Dr Dodgeon flagged up some striking recent examples. For 11-11: Memories Retold, released for the centennial of the armistice in 2018, the developers, Digixart Entertainment Studios and Aardman Animations, worked with First World War historians Peter Doyle and Robin Schafer, so that players got to experience life as both a British and a German soldier. Wellcome helped support the Casebooks Project, a dataset and linked material based on “the medical records of a pair of English astrologers in the decades around 1600”. It also provided some of the funding for Astrologaster, released last year, a linked “narrative-based comedy game” where players take on the persona of Simon Forman, an “unlicensed medical professional and astrologer” who offers clients advice on personal, professional and medical problems.


The director of the Casebooks Project and historical consultant on Astrologaster was Lauren Kassell, professor of history of science and medicine at Cambridge. The game arose out of a meeting with Jennifer Schneidereit of Nyamyam, an independent games developer. So what are the pleasures and challenges of bringing academic research into a completely different medium?

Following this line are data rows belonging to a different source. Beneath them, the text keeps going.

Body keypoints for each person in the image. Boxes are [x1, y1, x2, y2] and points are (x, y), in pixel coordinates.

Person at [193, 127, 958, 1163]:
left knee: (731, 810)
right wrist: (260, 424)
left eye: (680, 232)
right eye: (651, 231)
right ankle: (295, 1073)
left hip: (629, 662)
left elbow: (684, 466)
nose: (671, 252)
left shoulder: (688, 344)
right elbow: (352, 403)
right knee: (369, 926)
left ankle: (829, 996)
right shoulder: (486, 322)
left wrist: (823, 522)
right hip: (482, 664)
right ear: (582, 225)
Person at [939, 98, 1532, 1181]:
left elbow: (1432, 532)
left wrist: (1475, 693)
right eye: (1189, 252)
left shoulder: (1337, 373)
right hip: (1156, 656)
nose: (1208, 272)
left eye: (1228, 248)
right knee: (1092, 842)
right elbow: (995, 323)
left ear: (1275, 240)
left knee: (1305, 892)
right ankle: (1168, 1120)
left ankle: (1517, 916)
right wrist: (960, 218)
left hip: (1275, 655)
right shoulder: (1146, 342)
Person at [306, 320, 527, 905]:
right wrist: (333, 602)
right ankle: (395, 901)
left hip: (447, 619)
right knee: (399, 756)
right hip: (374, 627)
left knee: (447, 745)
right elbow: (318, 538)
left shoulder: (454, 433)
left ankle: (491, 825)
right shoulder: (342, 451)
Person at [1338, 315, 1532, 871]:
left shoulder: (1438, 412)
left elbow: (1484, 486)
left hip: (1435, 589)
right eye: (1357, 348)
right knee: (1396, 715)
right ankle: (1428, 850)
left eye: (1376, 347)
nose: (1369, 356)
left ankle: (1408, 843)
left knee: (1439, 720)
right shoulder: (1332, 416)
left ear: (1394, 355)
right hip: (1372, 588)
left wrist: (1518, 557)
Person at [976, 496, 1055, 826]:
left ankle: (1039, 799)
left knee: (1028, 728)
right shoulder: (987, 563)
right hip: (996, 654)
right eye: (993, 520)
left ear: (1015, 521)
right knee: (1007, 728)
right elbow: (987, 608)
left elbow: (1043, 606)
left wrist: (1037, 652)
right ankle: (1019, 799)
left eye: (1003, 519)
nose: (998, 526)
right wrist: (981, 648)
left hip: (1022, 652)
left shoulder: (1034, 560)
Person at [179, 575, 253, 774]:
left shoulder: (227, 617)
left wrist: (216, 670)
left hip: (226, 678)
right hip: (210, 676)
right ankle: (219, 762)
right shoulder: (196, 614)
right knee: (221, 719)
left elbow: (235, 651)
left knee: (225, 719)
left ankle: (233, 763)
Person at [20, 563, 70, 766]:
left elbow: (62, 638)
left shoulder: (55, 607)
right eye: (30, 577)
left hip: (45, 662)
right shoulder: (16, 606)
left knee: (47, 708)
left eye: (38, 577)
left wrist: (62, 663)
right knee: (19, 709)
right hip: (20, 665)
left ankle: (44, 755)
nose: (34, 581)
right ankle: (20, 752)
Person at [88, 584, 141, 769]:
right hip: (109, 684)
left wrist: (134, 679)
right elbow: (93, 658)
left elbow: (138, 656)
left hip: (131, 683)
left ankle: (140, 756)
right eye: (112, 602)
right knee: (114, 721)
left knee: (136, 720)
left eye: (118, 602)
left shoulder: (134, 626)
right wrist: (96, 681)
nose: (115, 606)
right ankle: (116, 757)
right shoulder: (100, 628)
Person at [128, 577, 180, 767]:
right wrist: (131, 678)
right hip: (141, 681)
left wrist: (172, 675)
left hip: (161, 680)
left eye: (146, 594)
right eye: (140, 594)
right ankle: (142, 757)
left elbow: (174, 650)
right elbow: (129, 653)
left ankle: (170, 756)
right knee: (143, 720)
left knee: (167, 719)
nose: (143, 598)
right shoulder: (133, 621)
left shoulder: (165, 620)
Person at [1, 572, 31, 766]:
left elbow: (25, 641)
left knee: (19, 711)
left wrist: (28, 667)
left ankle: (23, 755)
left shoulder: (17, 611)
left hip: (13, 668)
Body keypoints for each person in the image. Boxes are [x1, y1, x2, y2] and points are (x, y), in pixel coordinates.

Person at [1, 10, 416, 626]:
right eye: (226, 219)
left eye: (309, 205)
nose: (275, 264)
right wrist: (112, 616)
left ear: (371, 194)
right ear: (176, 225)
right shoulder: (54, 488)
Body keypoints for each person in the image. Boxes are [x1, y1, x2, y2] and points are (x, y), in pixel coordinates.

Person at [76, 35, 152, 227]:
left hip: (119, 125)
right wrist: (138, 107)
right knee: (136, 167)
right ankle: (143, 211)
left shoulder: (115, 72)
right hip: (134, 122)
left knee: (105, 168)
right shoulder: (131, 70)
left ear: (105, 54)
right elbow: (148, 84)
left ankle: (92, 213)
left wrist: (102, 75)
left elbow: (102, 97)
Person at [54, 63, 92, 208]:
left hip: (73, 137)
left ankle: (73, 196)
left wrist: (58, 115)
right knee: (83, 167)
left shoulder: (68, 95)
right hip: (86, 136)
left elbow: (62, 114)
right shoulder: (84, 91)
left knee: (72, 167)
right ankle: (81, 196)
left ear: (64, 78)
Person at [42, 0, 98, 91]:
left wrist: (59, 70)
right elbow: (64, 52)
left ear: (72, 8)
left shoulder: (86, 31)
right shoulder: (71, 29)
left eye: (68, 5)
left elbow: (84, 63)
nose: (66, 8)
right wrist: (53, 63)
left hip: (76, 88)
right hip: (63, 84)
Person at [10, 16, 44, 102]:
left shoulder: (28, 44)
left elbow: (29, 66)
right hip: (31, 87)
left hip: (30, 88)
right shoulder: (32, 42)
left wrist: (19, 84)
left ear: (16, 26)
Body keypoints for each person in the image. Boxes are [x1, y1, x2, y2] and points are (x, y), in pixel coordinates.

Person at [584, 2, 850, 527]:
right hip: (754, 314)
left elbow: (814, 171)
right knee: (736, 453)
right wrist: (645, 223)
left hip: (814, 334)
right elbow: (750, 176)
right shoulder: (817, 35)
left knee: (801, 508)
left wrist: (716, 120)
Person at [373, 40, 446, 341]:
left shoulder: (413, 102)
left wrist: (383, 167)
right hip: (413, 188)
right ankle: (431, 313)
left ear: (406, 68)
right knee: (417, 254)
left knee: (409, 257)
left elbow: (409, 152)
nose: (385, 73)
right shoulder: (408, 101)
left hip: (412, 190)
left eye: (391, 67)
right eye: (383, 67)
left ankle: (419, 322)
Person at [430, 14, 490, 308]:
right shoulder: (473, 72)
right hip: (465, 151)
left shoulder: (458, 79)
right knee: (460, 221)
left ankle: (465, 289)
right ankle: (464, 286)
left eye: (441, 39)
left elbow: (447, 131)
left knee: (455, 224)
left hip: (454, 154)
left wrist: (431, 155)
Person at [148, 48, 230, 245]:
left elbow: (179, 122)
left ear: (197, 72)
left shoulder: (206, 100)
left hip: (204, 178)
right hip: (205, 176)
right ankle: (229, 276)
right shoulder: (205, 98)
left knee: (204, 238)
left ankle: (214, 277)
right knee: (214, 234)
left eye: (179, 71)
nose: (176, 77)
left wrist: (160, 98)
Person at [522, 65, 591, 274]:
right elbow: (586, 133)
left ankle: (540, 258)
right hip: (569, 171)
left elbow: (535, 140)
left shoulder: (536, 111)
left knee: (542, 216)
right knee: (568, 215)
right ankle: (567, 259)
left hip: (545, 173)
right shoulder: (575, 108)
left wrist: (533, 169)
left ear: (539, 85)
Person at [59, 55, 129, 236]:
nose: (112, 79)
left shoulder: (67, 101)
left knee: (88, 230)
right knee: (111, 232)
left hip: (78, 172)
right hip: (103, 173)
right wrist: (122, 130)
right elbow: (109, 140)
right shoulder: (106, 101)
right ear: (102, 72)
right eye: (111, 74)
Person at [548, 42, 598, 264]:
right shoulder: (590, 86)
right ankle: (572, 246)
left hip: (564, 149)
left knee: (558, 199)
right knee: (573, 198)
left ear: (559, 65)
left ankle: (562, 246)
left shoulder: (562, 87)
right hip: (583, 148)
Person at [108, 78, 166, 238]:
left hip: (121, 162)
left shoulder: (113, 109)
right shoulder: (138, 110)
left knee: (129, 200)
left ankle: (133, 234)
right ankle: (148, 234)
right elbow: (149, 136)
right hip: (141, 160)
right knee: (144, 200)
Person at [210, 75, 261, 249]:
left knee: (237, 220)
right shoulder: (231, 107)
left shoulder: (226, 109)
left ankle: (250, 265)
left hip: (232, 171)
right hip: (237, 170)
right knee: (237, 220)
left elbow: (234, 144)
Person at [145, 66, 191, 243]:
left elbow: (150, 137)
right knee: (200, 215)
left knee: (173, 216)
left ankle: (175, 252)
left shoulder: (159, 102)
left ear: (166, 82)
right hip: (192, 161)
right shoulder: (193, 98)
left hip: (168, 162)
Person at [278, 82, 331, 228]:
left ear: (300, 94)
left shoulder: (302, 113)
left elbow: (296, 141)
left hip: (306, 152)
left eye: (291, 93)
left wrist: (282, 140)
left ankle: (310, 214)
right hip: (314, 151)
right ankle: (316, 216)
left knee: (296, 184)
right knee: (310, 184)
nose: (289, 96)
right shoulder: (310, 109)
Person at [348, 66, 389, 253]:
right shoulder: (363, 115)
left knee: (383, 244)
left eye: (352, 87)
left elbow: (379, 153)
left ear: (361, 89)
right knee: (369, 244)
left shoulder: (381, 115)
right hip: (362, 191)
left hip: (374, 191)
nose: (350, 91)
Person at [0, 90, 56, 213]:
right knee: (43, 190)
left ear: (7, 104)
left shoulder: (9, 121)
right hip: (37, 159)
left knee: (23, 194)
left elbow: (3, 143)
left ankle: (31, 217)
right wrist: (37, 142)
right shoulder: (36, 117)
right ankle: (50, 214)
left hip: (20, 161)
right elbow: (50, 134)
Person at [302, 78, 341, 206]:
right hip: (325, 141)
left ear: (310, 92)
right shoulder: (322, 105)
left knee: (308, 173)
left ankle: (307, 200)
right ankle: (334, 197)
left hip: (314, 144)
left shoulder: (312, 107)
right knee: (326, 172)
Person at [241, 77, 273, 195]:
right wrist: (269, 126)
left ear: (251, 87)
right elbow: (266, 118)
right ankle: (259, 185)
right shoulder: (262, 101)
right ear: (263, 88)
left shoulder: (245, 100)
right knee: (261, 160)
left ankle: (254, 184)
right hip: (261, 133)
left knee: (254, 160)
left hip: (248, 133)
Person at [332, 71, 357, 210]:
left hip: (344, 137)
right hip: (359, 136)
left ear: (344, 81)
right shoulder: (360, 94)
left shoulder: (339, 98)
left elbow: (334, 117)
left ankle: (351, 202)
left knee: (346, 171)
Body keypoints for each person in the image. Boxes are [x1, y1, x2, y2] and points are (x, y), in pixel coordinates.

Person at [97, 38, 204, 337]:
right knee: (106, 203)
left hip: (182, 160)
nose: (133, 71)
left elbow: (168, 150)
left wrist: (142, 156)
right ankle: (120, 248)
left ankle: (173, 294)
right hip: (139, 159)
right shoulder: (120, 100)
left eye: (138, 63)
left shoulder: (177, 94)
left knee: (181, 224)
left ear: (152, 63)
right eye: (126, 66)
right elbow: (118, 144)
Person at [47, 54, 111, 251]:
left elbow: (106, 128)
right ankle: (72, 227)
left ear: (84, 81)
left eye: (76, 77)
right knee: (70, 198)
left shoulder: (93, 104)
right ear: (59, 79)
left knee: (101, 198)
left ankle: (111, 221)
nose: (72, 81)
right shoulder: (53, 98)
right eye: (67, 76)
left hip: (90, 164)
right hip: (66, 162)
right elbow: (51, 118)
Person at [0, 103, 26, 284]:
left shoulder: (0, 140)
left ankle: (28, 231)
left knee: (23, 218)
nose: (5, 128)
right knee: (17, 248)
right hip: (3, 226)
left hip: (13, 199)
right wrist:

“As the game developed,” replied Professor Kassell, “Casebooks provided selections of material from Forman’s records and information about his methods and suggested further readings. We read drafts of the character summaries and storylines and provided feedback about their historical accuracy…I tried not to be too pedantic in my comments, and I knew that [the team at Nyamyam] could disregard my concerns.”

Working with the games developers, Professor Kassell went on, helped the researchers reflect on “innovative ways to communicate the history of medicine to both academic and non-academic audiences. Games are great to think with because they’re made by smart people who are more imaginative, to generalise, than academics.”

Professor Kassell said that historians and games developers “both benefit from collaborations, but the lead should come from the developers. If I wanted to illustrate or disseminate my research, I wouldn’t choose to make a game. I’d write a book.”

Asked about her advice for other researchers tempted to get involved with games developers, Professor Kassell offered five points for them to bear in mind: “Work with people you like and respect; collaboration means giving up control; be ready to make compromises and meet tight deadlines; offer genuine thanks and praise as much as possible; [and] have a contract so everything is clear, but don’t expect to make any money.”


Print headline: Video games: a winning way to popularise academic research?